(RECORDED INFORMATION)
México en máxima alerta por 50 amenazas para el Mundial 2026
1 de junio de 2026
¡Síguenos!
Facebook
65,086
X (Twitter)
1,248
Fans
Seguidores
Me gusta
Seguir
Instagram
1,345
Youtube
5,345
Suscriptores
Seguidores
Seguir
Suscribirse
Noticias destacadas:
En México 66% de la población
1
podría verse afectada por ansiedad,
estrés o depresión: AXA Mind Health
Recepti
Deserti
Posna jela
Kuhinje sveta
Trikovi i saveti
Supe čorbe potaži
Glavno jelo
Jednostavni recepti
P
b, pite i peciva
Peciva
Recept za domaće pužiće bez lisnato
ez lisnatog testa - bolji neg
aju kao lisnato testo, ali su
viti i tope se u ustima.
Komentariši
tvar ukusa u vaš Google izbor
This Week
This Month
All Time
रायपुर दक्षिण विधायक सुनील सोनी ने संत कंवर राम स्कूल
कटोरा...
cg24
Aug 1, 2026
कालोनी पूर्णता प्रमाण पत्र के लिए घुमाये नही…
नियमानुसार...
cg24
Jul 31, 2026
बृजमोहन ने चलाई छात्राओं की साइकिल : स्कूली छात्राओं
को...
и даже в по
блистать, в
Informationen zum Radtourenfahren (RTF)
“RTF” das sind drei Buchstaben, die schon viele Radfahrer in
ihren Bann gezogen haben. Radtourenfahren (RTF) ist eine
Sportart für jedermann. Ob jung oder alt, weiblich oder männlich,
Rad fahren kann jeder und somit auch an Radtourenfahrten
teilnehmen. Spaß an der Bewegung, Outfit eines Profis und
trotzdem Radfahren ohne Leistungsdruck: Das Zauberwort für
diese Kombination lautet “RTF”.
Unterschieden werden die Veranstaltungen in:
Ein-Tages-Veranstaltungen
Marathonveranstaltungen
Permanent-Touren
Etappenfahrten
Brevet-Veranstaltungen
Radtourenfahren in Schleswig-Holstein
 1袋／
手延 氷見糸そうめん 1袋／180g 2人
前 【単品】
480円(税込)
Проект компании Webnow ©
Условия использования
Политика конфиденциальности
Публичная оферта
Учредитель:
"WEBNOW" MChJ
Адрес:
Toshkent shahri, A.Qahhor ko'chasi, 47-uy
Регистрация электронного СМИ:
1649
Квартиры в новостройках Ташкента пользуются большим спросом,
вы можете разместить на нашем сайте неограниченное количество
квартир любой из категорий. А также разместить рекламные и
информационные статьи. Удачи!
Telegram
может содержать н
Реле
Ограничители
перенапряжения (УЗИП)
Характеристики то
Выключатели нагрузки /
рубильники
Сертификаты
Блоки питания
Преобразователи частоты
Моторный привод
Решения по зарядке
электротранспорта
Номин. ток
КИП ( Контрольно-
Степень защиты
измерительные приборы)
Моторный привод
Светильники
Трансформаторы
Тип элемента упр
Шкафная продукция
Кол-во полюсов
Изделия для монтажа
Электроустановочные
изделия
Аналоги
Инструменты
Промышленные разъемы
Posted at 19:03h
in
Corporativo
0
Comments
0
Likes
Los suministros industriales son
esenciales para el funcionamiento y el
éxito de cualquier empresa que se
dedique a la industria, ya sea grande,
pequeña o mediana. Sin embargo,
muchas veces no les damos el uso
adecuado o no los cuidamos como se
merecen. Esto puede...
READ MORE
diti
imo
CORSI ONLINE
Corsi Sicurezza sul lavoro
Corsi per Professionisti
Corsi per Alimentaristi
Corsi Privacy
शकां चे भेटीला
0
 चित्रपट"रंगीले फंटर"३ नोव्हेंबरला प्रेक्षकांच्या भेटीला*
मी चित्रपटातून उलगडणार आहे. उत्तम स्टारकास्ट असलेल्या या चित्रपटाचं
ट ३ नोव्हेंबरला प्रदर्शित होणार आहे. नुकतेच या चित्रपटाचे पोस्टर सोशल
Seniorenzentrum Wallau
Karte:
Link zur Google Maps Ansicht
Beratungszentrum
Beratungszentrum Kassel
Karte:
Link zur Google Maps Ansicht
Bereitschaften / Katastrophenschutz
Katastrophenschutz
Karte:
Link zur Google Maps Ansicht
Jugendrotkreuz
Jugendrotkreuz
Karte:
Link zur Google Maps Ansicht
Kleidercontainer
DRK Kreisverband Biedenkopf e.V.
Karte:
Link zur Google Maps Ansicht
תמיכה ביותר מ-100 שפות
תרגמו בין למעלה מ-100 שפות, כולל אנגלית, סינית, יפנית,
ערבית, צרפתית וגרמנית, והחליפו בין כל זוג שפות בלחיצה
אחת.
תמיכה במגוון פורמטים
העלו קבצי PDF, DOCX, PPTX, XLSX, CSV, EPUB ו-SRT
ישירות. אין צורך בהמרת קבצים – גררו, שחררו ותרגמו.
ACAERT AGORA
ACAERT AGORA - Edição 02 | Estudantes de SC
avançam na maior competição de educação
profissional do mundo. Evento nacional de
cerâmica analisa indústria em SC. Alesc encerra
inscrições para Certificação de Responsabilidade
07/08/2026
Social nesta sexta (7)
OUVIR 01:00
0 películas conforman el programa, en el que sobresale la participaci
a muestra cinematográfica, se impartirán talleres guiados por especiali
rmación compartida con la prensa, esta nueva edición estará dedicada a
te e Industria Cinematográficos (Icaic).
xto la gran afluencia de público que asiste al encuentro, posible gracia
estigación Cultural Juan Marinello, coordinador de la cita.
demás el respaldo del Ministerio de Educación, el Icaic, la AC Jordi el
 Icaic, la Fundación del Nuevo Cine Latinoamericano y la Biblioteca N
(End RECORDED INFORMATION)
• _DIRECTIONS_
Across the entries, state how many lines contain "Icaic", giving the number only.

• _SOLUTION_
3